Soon thereafter -- maybe 20 minutes, tops -- chicken cholesterol formation, especially in their lips and wings, became a signature theme for photographer Ansel Adams. He was at Ecolé Boulanger's Yosemite Valley campus in California studying piano remediation when he claims to have had a vision, presumably brought about by severe hemorrhoid inflamation. And what he thought he saw, he spent the rest of his life attempting to recapture on film with a magnetic format camera named Alger. With concentration bolstered by proper pharmaceutical samples, the attentive viewer of his photographs will soon pick out the subtle poultry allusions in his pleasant but otherwise routine imagery.

Cech, meanwhile, was involved in some odd imagery of his own. Having been booted off of Ecolé Boulanger's Krakow culinary campus for inciting a food riot by preparing crème brúlée avec earwig, and then writing an argumentatively allegorical poem about it called Le Flambeau Oriange, he had been forced to abandon his burgeoning career as metrical wordsmith for Eastern European cookbooks and return to Paris to tend to his family's earwig farm. Long a staple of alternative French and Swiss cafés, the earwig and its attendant sauces drew little praise from trenchermen elsewhere. In fact, the plucky little bug was banned from menus in England and North America. And not without cause. If not properly deveined and cleaned, and then cooked at a temperature high enough to eliminate insectival recognition, the earwig looked precisely the opposite of "good enough to eat."

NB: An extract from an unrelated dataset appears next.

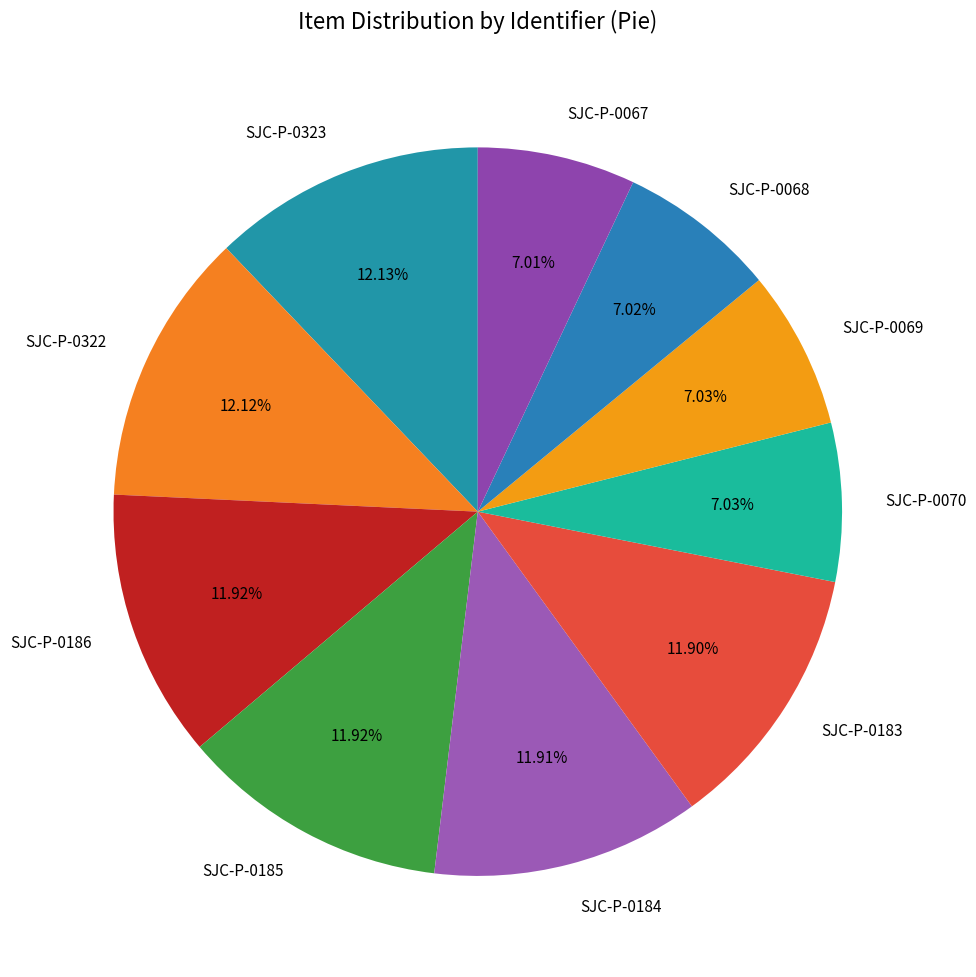

How many slices are in this pie chart?

10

Good enough is what Dam's Nobel Poultry Prize was, however, as it afforded him and Brother Brancusi the financial opportunity to attend Ecolé Boulanger Zurich, the school that invented the rules for that most eccentric of card games, whiskers six-draw and many of its zany permutations. Edwin Franko Goldman once wrote an extended piece for band which celebrated the game's numerous aberrations and anomalies. In it, each instrument plays in a different key, in a different meter, and occasionally in a different room. The result is, if not pandemonial, at least certainly cacophonic -- not unlike taking 37 random CDs from the bin near the check-out stand of Foodies Grocery Emporium in Tuktoyatuk, Northwest Territories, stuffing them into an Algonquin Hole, training Aldeau's tokamak on them, setting the device to five, then running like all get out. The name of the tune, like the card game iteself, changes with each rendering. Were it to be played today, for example, it might be called the 144th episode of Kalvos & Damian's New Music Bazaar. But unlike the musical discord which both eponymously named entitites share, that of the latter cannot, numerous earwigs notwithstanding, be convincingly blamed on Kalvos.